Exercise 1: From the story, list every family member whom the narrator calls his own with the word "my."
Exercise 2: Write out the story word for word, from "Finally after eight" up to and including "if not more.".

Supplied text:
=== Section Start ===
Finally after eight days on bed I mustered enough courage to get up and leave the house. I tried to concentrate on work, sometimes it would work, sometimes it would not and like this a whole month passed. My brother returned home and kept avoiding being around me. I never knew my brother that well. He was eight years older than me and I was trained to keep a respectful distance. His job was to put my interest before him and mine was to obey his each and every command. I never saw or felt a reason to change that order. But my wife was my companion, mother of my only son and my life partner. I was so convinced that she loved me at least as much as I loved her if not more.

I did not know what to do or what was expected of me in the circumstances but I figured in one month that I would not be able to live with her and my brother under the same roof. I applied for a job in Dubai and eventually I managed to get it. The night before the morning I was leaving for Dubai, almost two months after the incident my wife found me in the room alone and came inside. She locked the door and sat in front of me. She spoke for the first time and this is what she said, “Are you leaving me?” I did not answer. She continued. “You should at least ask me why it happened.” I was not sure I wanted to know so I kept quiet.  “I will tell you anyway and then you can go,” she continued the monologue.

“I was fourteen when I came to this house. My mother said only one thing to me on my wedding day and that was that I should never come between the brothers. She said that they love each other and if you come between them you will have no place in that house.

On my wedding night you did not touch me because you thought I was sleeping when you came to my room. I was not sleeping I was crying because your brother paid me a visit and slept with me. I was so scared of him that I did not even stop him. Everyone was busy with guests and it was very late at night. The next morning I wanted to tell you but I did not know you that well and I knew what would happen to me if I did. It would not have been any different than today. And I was not ready for it. Living with you I fell in love with you. You took good care of me. I loved everyone in the house. I loved my life in this house and I did not want to risk it by telling anyone about the incident that nobody would do anything about; that nobody could undo! The way I saw it, staying quiet about it, was the best option I had.

I am not giving you an excuse. I am merely telling the story from my side. After the wedding night your brother would engage in the sinful act whenever he would find the opportunity of being with me alone, which was very rare so every time I would tell myself that the best way to deal with it is to stay quiet about it and when I did, things stayed the same and in a few days I would forget about it and enjoy my life. Then a few months back he made a key for our private entrance and started creeping up on me when I was alone in our bedroom. I tried to avoid being in the room alone but still he would find an opportunity every now and then.
=== Section End ===
Information:
=== Section Start ===
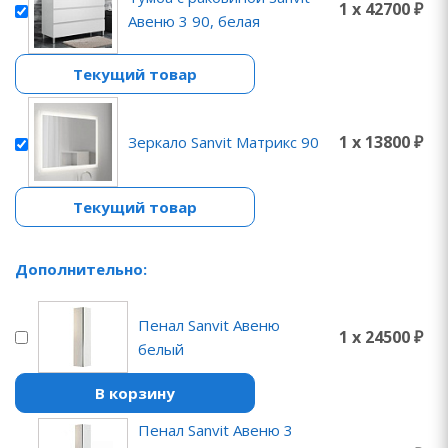
1 x 42700 ₽
Авеню 3 90, белая
Текущий товар
1 x 13800 ₽
Зеркало Sanvit Матрикс 90
Текущий товар
Дополнительно:
Пенал Sanvit Авеню
1 x 24500 ₽
белый
В корзину
Пенал Sanvit Авеню 3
=== Section End ===
Your response 1:
- brother
- wife
- only son

Your response 2:
Finally after eight days on bed I mustered enough courage to get up and leave the house. I tried to concentrate on work, sometimes it would work, sometimes it would not and like this a whole month passed. My brother returned home and kept avoiding being around me. I never knew my brother that well. He was eight years older than me and I was trained to keep a respectful distance. His job was to put my interest before him and mine was to obey his each and every command. I never saw or felt a reason to change that order. But my wife was my companion, mother of my only son and my life partner. I was so convinced that she loved me at least as much as I loved her if not more.